• _Given problem_
Swap each occurrence of "common name" in the data below for "vernacular name". Reproduce every line with no other change.

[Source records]
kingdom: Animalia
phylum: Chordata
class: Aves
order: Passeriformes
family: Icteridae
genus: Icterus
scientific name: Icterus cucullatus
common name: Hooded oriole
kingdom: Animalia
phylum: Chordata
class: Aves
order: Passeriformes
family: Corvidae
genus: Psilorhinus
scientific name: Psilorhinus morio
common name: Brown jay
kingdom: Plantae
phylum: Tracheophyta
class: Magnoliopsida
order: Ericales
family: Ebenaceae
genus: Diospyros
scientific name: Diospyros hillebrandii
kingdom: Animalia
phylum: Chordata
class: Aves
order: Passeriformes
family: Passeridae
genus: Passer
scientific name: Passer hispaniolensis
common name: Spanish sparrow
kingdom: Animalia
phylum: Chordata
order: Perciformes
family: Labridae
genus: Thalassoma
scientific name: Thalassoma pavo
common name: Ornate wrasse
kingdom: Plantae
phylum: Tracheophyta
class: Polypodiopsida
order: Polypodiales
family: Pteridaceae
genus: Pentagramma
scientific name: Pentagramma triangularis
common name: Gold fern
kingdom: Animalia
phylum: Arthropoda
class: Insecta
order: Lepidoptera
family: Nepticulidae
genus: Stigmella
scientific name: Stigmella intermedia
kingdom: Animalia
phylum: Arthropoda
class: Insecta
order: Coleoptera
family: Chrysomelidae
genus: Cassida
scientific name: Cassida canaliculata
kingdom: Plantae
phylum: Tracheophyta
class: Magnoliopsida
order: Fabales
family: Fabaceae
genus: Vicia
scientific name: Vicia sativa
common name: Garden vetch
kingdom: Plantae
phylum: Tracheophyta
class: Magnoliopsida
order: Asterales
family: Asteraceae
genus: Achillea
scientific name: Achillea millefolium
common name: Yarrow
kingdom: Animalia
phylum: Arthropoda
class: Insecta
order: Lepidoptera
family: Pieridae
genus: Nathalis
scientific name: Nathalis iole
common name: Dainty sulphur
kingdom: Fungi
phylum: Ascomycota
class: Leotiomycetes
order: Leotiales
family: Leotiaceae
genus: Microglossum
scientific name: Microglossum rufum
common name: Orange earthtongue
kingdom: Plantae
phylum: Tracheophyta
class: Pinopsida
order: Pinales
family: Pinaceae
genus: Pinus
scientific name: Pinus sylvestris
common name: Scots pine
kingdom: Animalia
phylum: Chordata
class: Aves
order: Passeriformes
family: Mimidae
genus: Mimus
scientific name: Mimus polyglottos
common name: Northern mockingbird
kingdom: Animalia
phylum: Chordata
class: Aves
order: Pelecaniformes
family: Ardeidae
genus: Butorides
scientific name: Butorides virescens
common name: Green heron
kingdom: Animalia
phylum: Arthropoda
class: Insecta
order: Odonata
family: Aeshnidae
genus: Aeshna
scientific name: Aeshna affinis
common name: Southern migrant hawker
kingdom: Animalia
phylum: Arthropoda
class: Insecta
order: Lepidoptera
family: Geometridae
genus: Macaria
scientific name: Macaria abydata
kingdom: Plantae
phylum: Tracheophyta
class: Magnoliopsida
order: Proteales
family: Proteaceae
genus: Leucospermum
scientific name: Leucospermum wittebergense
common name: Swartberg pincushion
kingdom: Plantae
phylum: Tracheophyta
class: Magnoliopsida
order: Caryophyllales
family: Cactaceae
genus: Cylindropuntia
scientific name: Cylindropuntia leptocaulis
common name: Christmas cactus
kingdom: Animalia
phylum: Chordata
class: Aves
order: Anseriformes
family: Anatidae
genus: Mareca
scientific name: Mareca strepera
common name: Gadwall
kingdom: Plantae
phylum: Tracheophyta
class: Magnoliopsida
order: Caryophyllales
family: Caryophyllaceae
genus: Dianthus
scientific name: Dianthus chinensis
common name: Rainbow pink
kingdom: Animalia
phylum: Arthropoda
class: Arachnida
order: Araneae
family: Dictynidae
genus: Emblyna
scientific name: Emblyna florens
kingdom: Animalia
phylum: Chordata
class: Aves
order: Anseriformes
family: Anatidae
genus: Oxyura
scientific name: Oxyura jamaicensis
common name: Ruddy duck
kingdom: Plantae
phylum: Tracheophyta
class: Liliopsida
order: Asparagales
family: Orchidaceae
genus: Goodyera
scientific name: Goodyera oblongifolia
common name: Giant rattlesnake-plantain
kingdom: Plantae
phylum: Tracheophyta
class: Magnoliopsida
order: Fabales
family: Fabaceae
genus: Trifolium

• _Answer in full_
kingdom: Animalia
phylum: Chordata
class: Aves
order: Passeriformes
family: Icteridae
genus: Icterus
scientific name: Icterus cucullatus
vernacular name: Hooded oriole
kingdom: Animalia
phylum: Chordata
class: Aves
order: Passeriformes
family: Corvidae
genus: Psilorhinus
scientific name: Psilorhinus morio
vernacular name: Brown jay
kingdom: Plantae
phylum: Tracheophyta
class: Magnoliopsida
order: Ericales
family: Ebenaceae
genus: Diospyros
scientific name: Diospyros hillebrandii
kingdom: Animalia
phylum: Chordata
class: Aves
order: Passeriformes
family: Passeridae
genus: Passer
scientific name: Passer hispaniolensis
vernacular name: Spanish sparrow
kingdom: Animalia
phylum: Chordata
order: Perciformes
family: Labridae
genus: Thalassoma
scientific name: Thalassoma pavo
vernacular name: Ornate wrasse
kingdom: Plantae
phylum: Tracheophyta
class: Polypodiopsida
order: Polypodiales
family: Pteridaceae
genus: Pentagramma
scientific name: Pentagramma triangularis
vernacular name: Gold fern
kingdom: Animalia
phylum: Arthropoda
class: Insecta
order: Lepidoptera
family: Nepticulidae
genus: Stigmella
scientific name: Stigmella intermedia
kingdom: Animalia
phylum: Arthropoda
class: Insecta
order: Coleoptera
family: Chrysomelidae
genus: Cassida
scientific name: Cassida canaliculata
kingdom: Plantae
phylum: Tracheophyta
class: Magnoliopsida
order: Fabales
family: Fabaceae
genus: Vicia
scientific name: Vicia sativa
vernacular name: Garden vetch
kingdom: Plantae
phylum: Tracheophyta
class: Magnoliopsida
order: Asterales
family: Asteraceae
genus: Achillea
scientific name: Achillea millefolium
vernacular name: Yarrow
kingdom: Animalia
phylum: Arthropoda
class: Insecta
order: Lepidoptera
family: Pieridae
genus: Nathalis
scientific name: Nathalis iole
vernacular name: Dainty sulphur
kingdom: Fungi
phylum: Ascomycota
class: Leotiomycetes
order: Leotiales
family: Leotiaceae
genus: Microglossum
scientific name: Microglossum rufum
vernacular name: Orange earthtongue
kingdom: Plantae
phylum: Tracheophyta
class: Pinopsida
order: Pinales
family: Pinaceae
genus: Pinus
scientific name: Pinus sylvestris
vernacular name: Scots pine
kingdom: Animalia
phylum: Chordata
class: Aves
order: Passeriformes
family: Mimidae
genus: Mimus
scientific name: Mimus polyglottos
vernacular name: Northern mockingbird
kingdom: Animalia
phylum: Chordata
class: Aves
order: Pelecaniformes
family: Ardeidae
genus: Butorides
scientific name: Butorides virescens
vernacular name: Green heron
kingdom: Animalia
phylum: Arthropoda
class: Insecta
order: Odonata
family: Aeshnidae
genus: Aeshna
scientific name: Aeshna affinis
vernacular name: Southern migrant hawker
kingdom: Animalia
phylum: Arthropoda
class: Insecta
order: Lepidoptera
family: Geometridae
genus: Macaria
scientific name: Macaria abydata
kingdom: Plantae
phylum: Tracheophyta
class: Magnoliopsida
order: Proteales
family: Proteaceae
genus: Leucospermum
scientific name: Leucospermum wittebergense
vernacular name: Swartberg pincushion
kingdom: Plantae
phylum: Tracheophyta
class: Magnoliopsida
order: Caryophyllales
family: Cactaceae
genus: Cylindropuntia
scientific name: Cylindropuntia leptocaulis
vernacular name: Christmas cactus
kingdom: Animalia
phylum: Chordata
class: Aves
order: Anseriformes
family: Anatidae
genus: Mareca
scientific name: Mareca strepera
vernacular name: Gadwall
kingdom: Plantae
phylum: Tracheophyta
class: Magnoliopsida
order: Caryophyllales
family: Caryophyllaceae
genus: Dianthus
scientific name: Dianthus chinensis
vernacular name: Rainbow pink
kingdom: Animalia
phylum: Arthropoda
class: Arachnida
order: Araneae
family: Dictynidae
genus: Emblyna
scientific name: Emblyna florens
kingdom: Animalia
phylum: Chordata
class: Aves
order: Anseriformes
family: Anatidae
genus: Oxyura
scientific name: Oxyura jamaicensis
vernacular name: Ruddy duck
kingdom: Plantae
phylum: Tracheophyta
class: Liliopsida
order: Asparagales
family: Orchidaceae
genus: Goodyera
scientific name: Goodyera oblongifolia
vernacular name: Giant rattlesnake-plantain
kingdom: Plantae
phylum: Tracheophyta
class: Magnoliopsida
order: Fabales
family: Fabaceae
genus: Trifolium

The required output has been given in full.